Monday, December 14, 2015

4 ways to better protect your data from dastards and disasters

4 ways to better protect your data from dastards and disasters

More than ever, businesses are assessing their vulnerabilities in order to mitigate future breaches and cyber attacks. As we’ve seen from recent incidents, cyber attacks can have a devastating impact on both reputation and customer trust.

However, as a recent survey has shown, the greatest threat to your business may be lurking within. 97 per cent of employees have access to some form of sensitive or confidential information, and 1 in 3 employees said they would access, download, share, delete or alter company information after leaving a job. While insider risks aren’t new, they rarely receive the attention they deserve.

Security concerns for businesses now encompass threats ranging from sophisticated Ransomware taking over a user’s computer, to employees going rogue with sensitive information. While risk management can be a very long process and results may not appear for months or years, it can yield tangible results in keeping the business safe in the long run.

So how can businesses streamline employee productivity and also improve their data protection, all without breaking the bank? Here are a few tools to help achieve this:

  1. Passwords don’t cause breaches. Employees with bad password practices cause breaches.

When employees are forced to remember multiple and complex passwords, they get sloppy. When they get sloppy, your business becomes vulnerable to cyberattacks. Even employees who should know better have lapses. 65 per cent of IT professionals admit to sharing login credentials with multiple users.

By integrating an inexpensive Identity and Access Management (IAM) solution with dynamic password management, your employees only need one portal and one password to log into their web applications. In fact, dynamic password management automates the selection and changing of passwords to help ensure they’re both complex and unique across all accounts. So your users will never need to remember or have to regularly change the passwords to their web applications again.

  1. Deploy a cloud file sharing service that’s easy to use

Paraphrasing Sun Tzu: if you know your opponent and know yourself, you will not be defeated in a hundred battles. So, the best way to avoid users uploading their files to consumer-grade services (e.g. Dropbox, Google Docs, etc.) is to understand why they gravitate toward those services in the first place.

Millennials, for example, are now the largest generation in the workforce, and 28 per cent of Millennials admitted to saving files to personal cloud storage. That’s because these services make uploading and sharing files absolutely simple.

Therefore, when selecting a file sharing service, pick a business-grade product that’s intuitive and reliable. When you find one that’s easy, start off small with a limited number of users and once the service has been positively received, you can easily scale it up since it’s cloud-based.

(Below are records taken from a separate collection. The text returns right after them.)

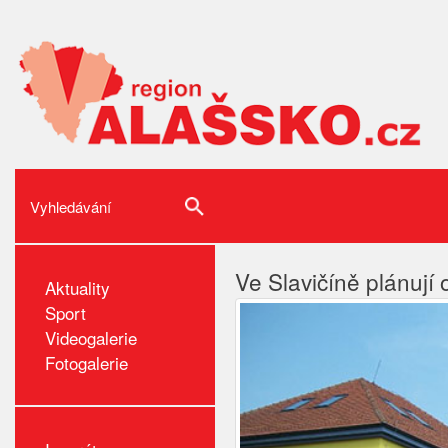
Ve Slavičíně plánují 
Aktuality
Sport
Videogalerie
Fotogalerie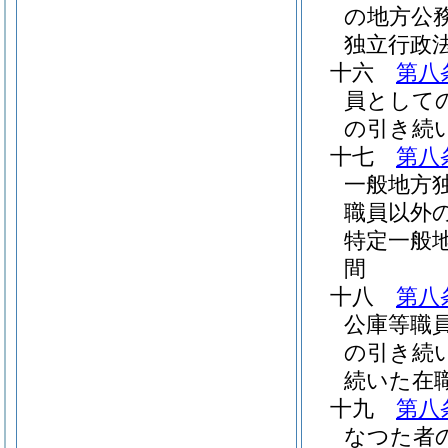
の地方公
独立行政
十六
第八
員として
の引き続
十七
第八
一般地方
職員以外
特定一般
間
十八
第八
公庫等職
の引き続
続いた在
十九
第八
なつた者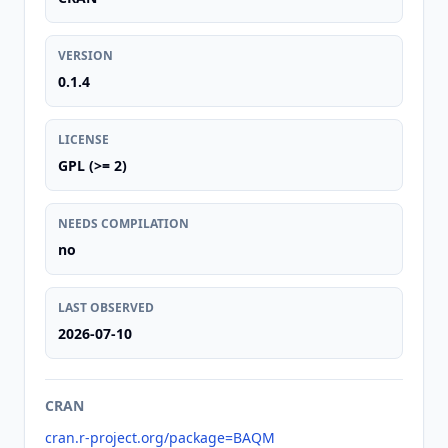
VERSION
0.1.4
LICENSE
GPL (>= 2)
NEEDS COMPILATION
no
LAST OBSERVED
2026-07-10
CRAN
cran.r-project.org/package=BAQM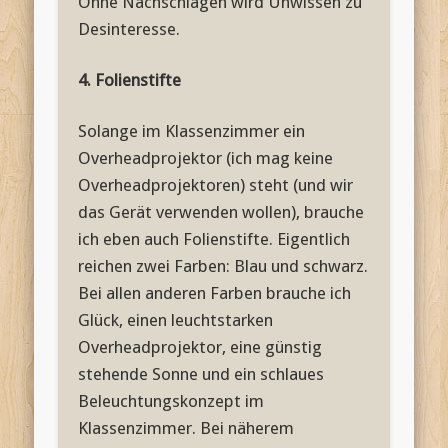
Ohne Nachschlagen wird Unwissen zu
Desinteresse.
4. Folienstifte
Solange im Klassenzimmer ein
Overheadprojektor (ich mag keine
Overheadprojektoren) steht (und wir
das Gerät verwenden wollen), brauche
ich eben auch Folienstifte. Eigentlich
reichen zwei Farben: Blau und schwarz.
Bei allen anderen Farben brauche ich
Glück, einen leuchtstarken
Overheadprojektor, eine günstig
stehende Sonne und ein schlaues
Beleuchtungskonzept im
Klassenzimmer. Bei näherem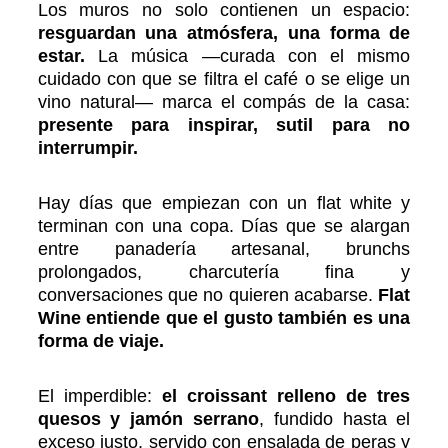
Los muros no solo contienen un espacio:
resguardan una atmósfera, una forma de
estar.
La música —curada con el mismo
cuidado con que se filtra el café o se elige un
vino natural— marca el compás de la casa:
presente para inspirar, sutil para no
interrumpir.
Hay días que empiezan con un flat white y
terminan con una copa. Días que se alargan
entre panadería artesanal, brunchs
prolongados, charcutería fina y
conversaciones que no quieren acabarse.
Flat
Wine entiende que el gusto también es una
forma de viaje.
El imperdible:
el croissant relleno de tres
quesos y jamón serrano
, fundido hasta el
exceso justo, servido con ensalada de peras y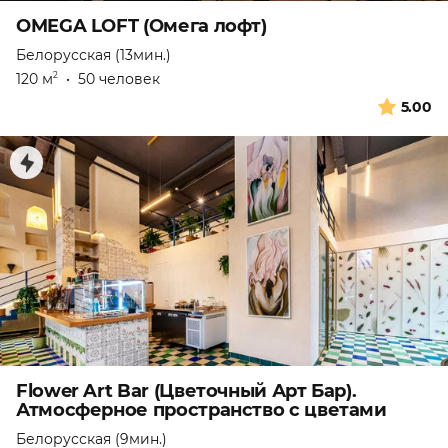
OMEGA LOFT (Омега лофт)
Белорусская (13мин.)
120 м
•
50 человек
2
5.00
Flower Art Bar (Цветочный Арт Бар).
Атмосферное пространство с цветами
Белорусская (9мин.)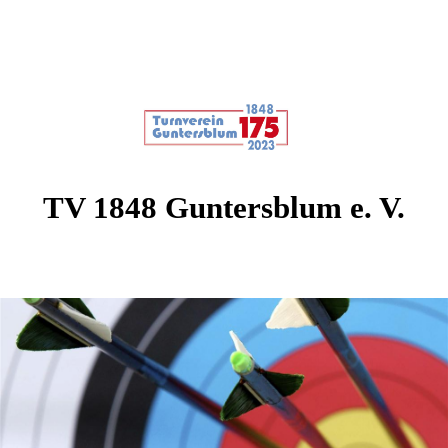
TV 1848 Guntersblum e. V.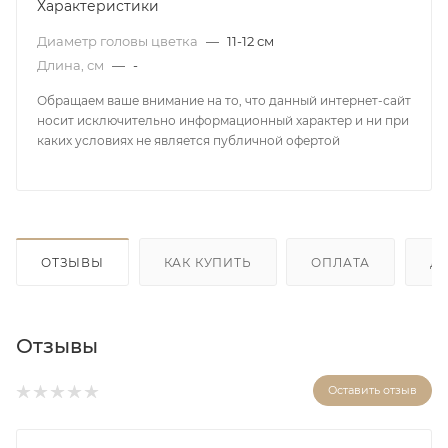
Характеристики
Диаметр головы цветка
—
11-12 см
Длина, см
—
-
Обращаем ваше внимание на то, что данный интернет-сайт
носит исключительно информационный характер и ни при
каких условиях не является публичной офертой
ОТЗЫВЫ
КАК КУПИТЬ
ОПЛАТА
Д
Отзывы
Оставить отзыв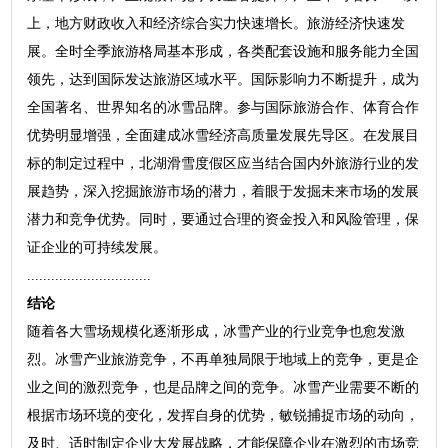
上，地方财政收入和经济综合实力快速增长。旅游经济快速发
展。全时全季旅游格局基本形成，各类配套设施和服务能力全国
领先，达到国际发达旅游区域水平。国际影响力不断提升，成为
全国著名、世界知名的冰雪品牌。参与国际旅游合作、体育合作
优势明显增强，全面建成冰雪经济高质量发展先导区。在发展目
标的制定过程中，北湖滑雪度假区应当结合国内外旅游行业的发
展趋势，深入挖掘旅游市场的潜力，着眼于发掘未来市场的发展
潜力和竞争优势。同时，要通过合理的资金投入和风险管理，保
证企业的可持续发展。
...............................
结论
随着各大雪场规模化逐渐形成，冰雪产业的行业竞争也愈发激
烈。冰雪产业旅游竞争，不再单独局限于地域上的竞争，更是企
业之间的激烈竞争，也是品牌之间的竞争。冰雪产业需要不断的
根据市场环境的变化，发挥自身的优势，敏锐捕捉市场的动向，
及时、适时制定企业大发展战略，才能保障企业在激烈的市场竞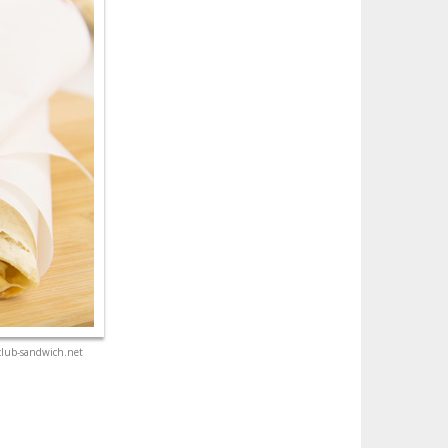
club-sandwich.net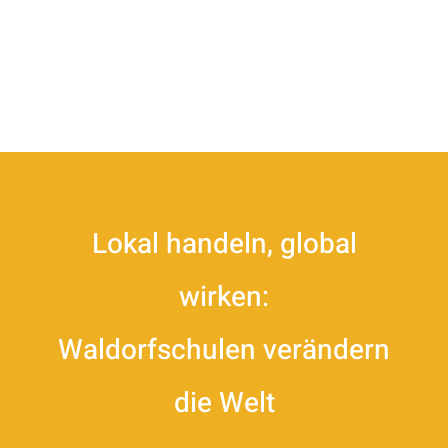
Lokal handeln, global
wirken:
Waldorfschulen verändern
die Welt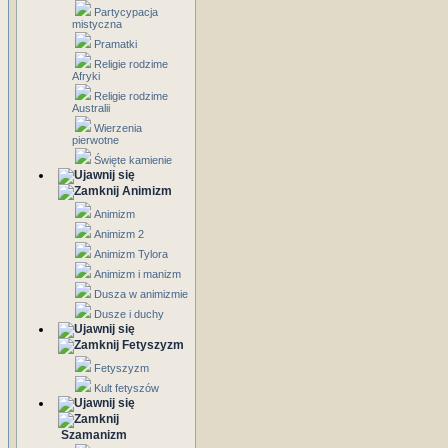
Partycypacja
mistyczna
Pramatki
Religie rodzime
Afryki
Religie rodzime
Australii
Wierzenia
pierwotne
Święte kamienie
Animizm
Animizm
Animizm 2
Animizm Tylora
Animizm i manizm
Dusza w animizmie
Dusze i duchy
Fetyszyzm
Fetyszyzm
Kult fetyszów
Szamanizm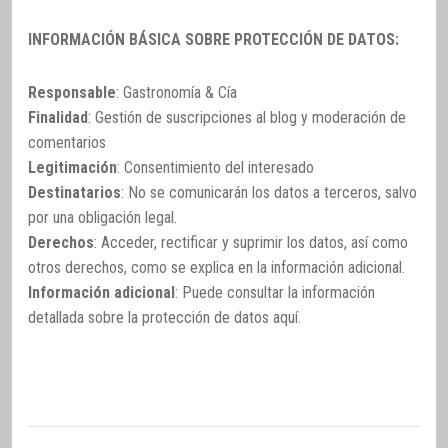
INFORMACIÓN BÁSICA SOBRE PROTECCIÓN DE DATOS:
Responsable
: Gastronomía & Cía
Finalidad
: Gestión de suscripciones al blog y moderación de
comentarios
Legitimación
: Consentimiento del interesado
Destinatarios
: No se comunicarán los datos a terceros, salvo
por una obligación legal.
Derechos
: Acceder, rectificar y suprimir los datos, así como
otros derechos, como se explica en la información adicional.
Información adicional
: Puede consultar la información
detallada sobre la protección de datos
aquí
.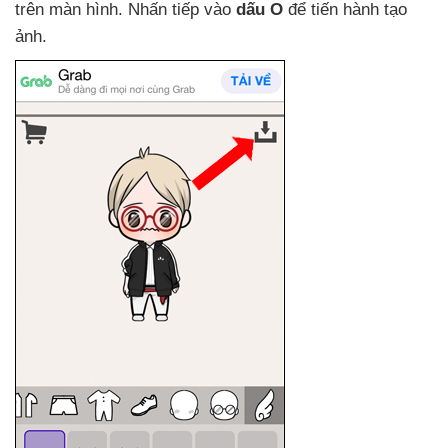
trên màn hình
. Nhấn tiếp vào
dấu O
để tiến hành tạo
ảnh.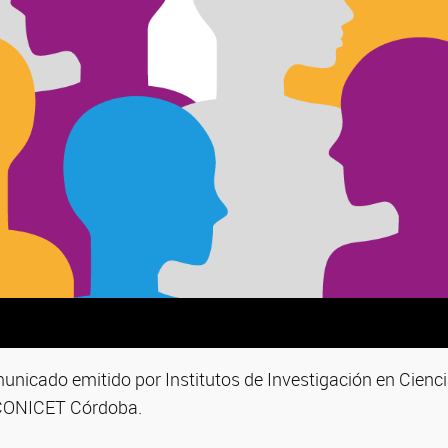
nicado emitido por Institutos de Investigación en Cienci
CONICET Córdoba.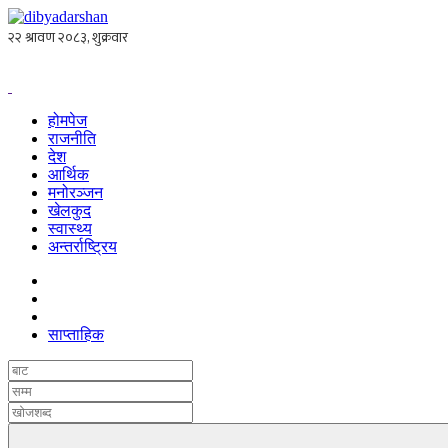
होमपेज
राजनीति
देश
आर्थिक
मनोरञ्जन
खेलकुद
स्वास्थ्य
अन्तर्राष्ट्रिय
साप्ताहिक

Don’t be a dictator. Forcing something on users that they don’t want will just waste time and money.

  1. If you can’t beat ‘em, join ‘em: Select a file sharing service that also offers backup

File sharing services traditionally aren’t recommended to be used as reliable backup services. Vendors in tune with their users however will have realised that employees can also often be the honey badgers of the IT world and ignore this recommendation completely.
Rather than fighting or trying to change user habits, look for a file sync and share service that offers a comprehensive backup component that captures all the changes you make to your files in real-time. This enables your employees to restore files in the event of a disaster. It also makes all files instantly available via web and mobile devices, improving collaboration across your company and increasing the flexibility of your workforce.

  1. Ease your email managing woes with archiving fit for Indiana Jones

To the best of my knowledge, no one enjoys exploring the depths of archived and/or deleted emails, but it’s something you might be faced with one day. For example, many well-intentioned employees spend their final day at a company clearing out their computers. But what happens if in a week or more, you realise you’re missing some critical files? Email archiving is a great service to have because all user data is stored in a central repository to allow IT admins to perform a single search across every mailbox in your account. In fact, even the full text of all attachments is searchable.

Companies need to approach security as though they are going to suffer a breach or cyber attack in the next 6 months. While it’s important to have a plan in place, that’s just not enough.

By investing in the inexpensive tools outlined above, you can severely mitigate your risk and keep your business safe in the long run – all without tanking your IT budget.